The systematic and extensive search of the available literature as well as the large number of included studies and patients involved are the major strengths of this study. Moreover, the concordance of most results among studies is reassuring in terms of the reliability and validity of information obtained.
However, the present review has several limitations. First, there was a baseline high heterogeneity among studies in terms of design, size of sample and outcome measure, assessed using patients or lymph nodes as the unit of analysis, various cytopathological criteria for classification of specimens and different definitions of test performance, including ‘diagnostic yield', ‘accuracy' and ‘sensitivity'. Furthermore, most investigations were not primarily designed as a diagnostic study, but reported experiences from routine clinical practice, and only 18 studies evaluated the role of predictors as a main endpoint. Thus, it is likely that the poor methodological quality of studies, as reported by the QUADAS-2 results, affects the validity of our findings. With reference to selection bias, some studies did not state if there was a consecutive enrollment and some others made inappropriate exclusions (i.e. patients with lymph node size <2.5 cm). Moreover, most investigations enrolled patients with suspected/known selected clinical diagnoses, leading to an overestimation of sensitivity, since the probability of obtaining a positive result is closely related to the prevalence of lymph node involvement [1,2]. Furthermore, several confounding factors could have affected the performance and interpretation of index tests, as TBNA was often performed within the same study by different operators with different needle types, sizes and number of passes, and ROSE was also occasionally added. Another relevant limitation is represented by the poor application of a reference standard test. Due to the high specificity of TBNA, positive results were generally assumed to be true positive and were not surgically confirmed; instead, negative results were verified by different reference tests (i.e. mediastinoscopy, mediastinotomy, thoracotomy, video-assisted thoracoscopy, median sternotomy), leading to a potential verification bias, or by clinical follow-up alone when surgical staging was not indicated.

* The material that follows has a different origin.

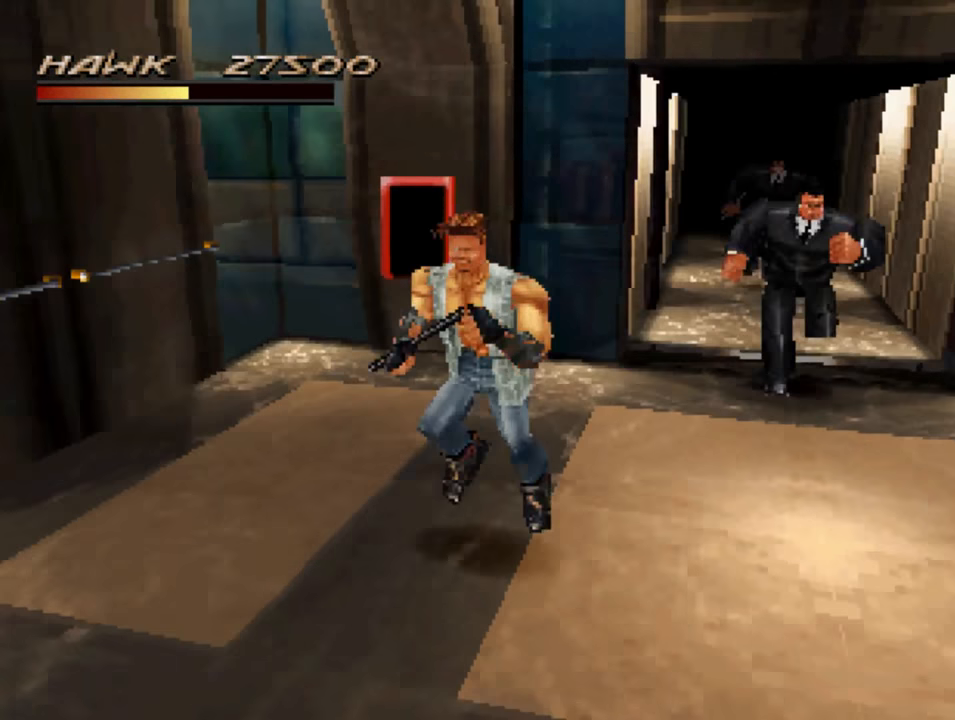
{"buttons": [], "left_stick": "up-right", "right_stick": "center", "events": [[83, "left_stick", "up-left"], [183, "left_stick", "up-right"]]}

In summary, conventional TBNA is a useful and safe diagnostic technique, but its accuracy has been suggested to be closely related to various underlying clinical and environmental factors. TBNA sensitivity could be excellent, if performed by an experienced bronchoscopist with a histology needle providing both cytological and histological specimens, in patients with enlarged lymphadenopathies (short axis length ≥2 cm) in paratracheal or subcarinal regions, endoscopic findings and clinical suspicion of lung cancer, as well as quite low if none of these conditions occurs.
Despite the above-mentioned limitations, clinicians should take into account the information provided in the present review in order to choose the more appropriate diagnostic test according to the selected clinical setting. Although, in recent years, EBUS-TBNA has been suggested to improve the diagnostic yield of conventional TBNA [57], higher costs prevent its routine use in all bronchoscopy centers. Thus, TBNA still represents a very useful alternative procedure for the diagnosis of mediastinal lymphadenopathies/masses and it would be beneficial to obtain further data on its accuracy and predictors from large, high-quality investigations.
Financial Disclosure and Conflicts of Interest
None of the authors have potential conflicts of interest.